Heavier penalties will remind firms to meet eco-standards
A tank vehicle loading 26 tons of hydrochloric acid rolled over in Nanxiong city in South China's Guangdong province on April 15, 2012. [Photo/CFP] |
Dystar Group, a German company purchased by the domestic company Longshen in 2010, was recently found responsible for discharging 698 tons of waste acid into a canal without proper treatment by Yangzhou Intermediate People's Court. China Youth Daily comments:
According to reports, the court found the average concentration of the waste acid discharged by DyStar was 59 percent, hundreds of times higher than the legal standard. The waste acid has already caused serious pollution and several neighboring tap water plants have had to suspend production.
The company did not start its illegal deeds until a Chinese management took charge. When the chief manager was a German, the company always neutralized its waste acid then sent it to sewage plants for further processing. It was the new Chinese managers who decided to lower the costs and hand over the waste to an unqualified company which then reassigned the project to a third party, leading to the eventual illicit discharge of the waste acid directly into the canal. It seems many of our compatriots have not formed the habit of strictly following legal standards yet.
Reports show that the German manager spent about 3,000 yuan ($433) to process each ton of waste acid. Under the direction of the Chinese chief manager, DyStar disposed at least 2,698 tons of waste acid at the cost of 580 yuan a ton, saving 6.5 million yuan or so.

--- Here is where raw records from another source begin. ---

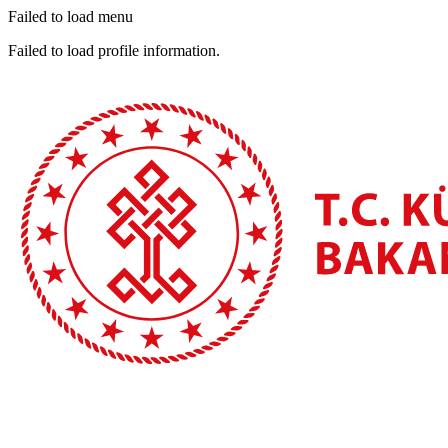
Failed to load menu
Failed to load profile information.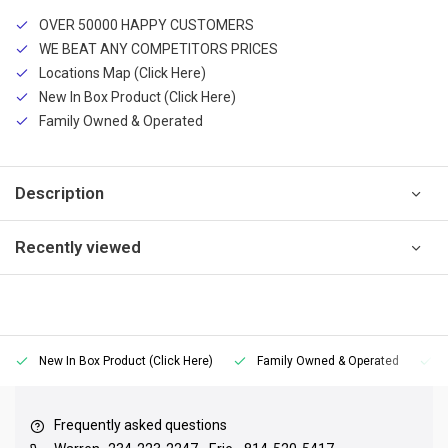
OVER 50000 HAPPY CUSTOMERS
WE BEAT ANY COMPETITORS PRICES
Locations Map (Click Here)
New In Box Product (Click Here)
Family Owned & Operated
Description
Recently viewed
New In Box Product (Click Here)
Family Owned & Operated
Frequently asked questions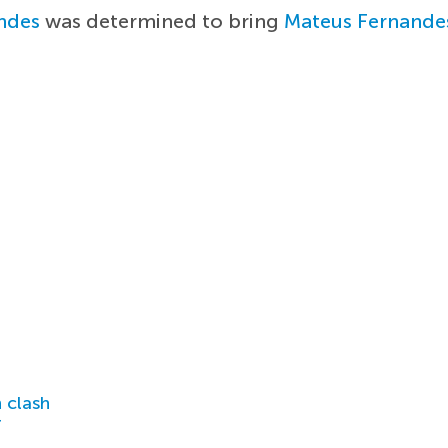
ndes
was determined to bring
Mateus Fernande
 clash
r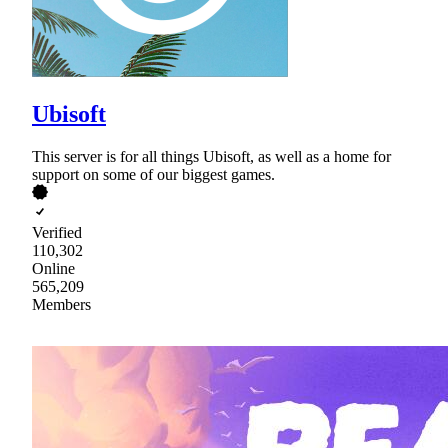
Ubisoft
This server is for all things Ubisoft, as well as a home for
support on some of our biggest games.
Verified
110,302
Online
565,209
Members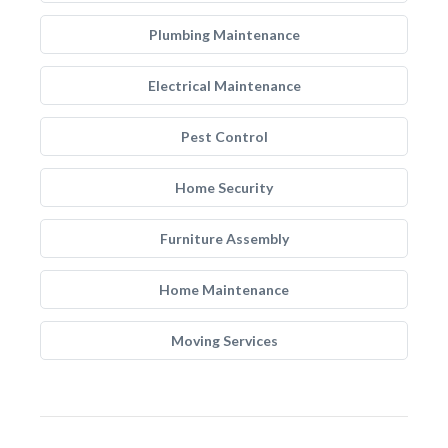
Plumbing Maintenance
Electrical Maintenance
Pest Control
Home Security
Furniture Assembly
Home Maintenance
Moving Services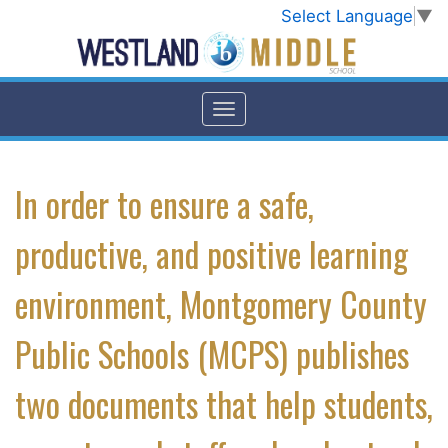
Select Language
▼
In order to ensure a safe,
productive, and positive learning
environment, Montgomery County
Public Schools (MCPS) publishes
two documents that help students,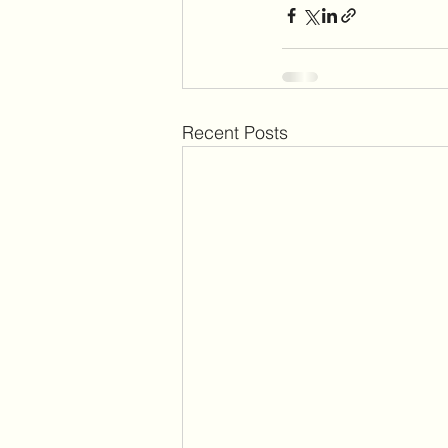
Recent Posts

The damage done by its illegal deeds are beyond measurement, but the punishments for crimes related to environmental pollution are rather light in this country. The court only fined DyStar 20 million yuan, which is hardly enough to prevent it from committing similar misdeeds again, and certainly far from enough to mend the environmental damage it has already done.
The news reports did not mention whether the court found any individual, such as the chief manager, guilty. But it mentioned that he commanded his subordinate staff to cover up any evidence of the discharging of the waste and destroying the evidence in a bid to escape punishment.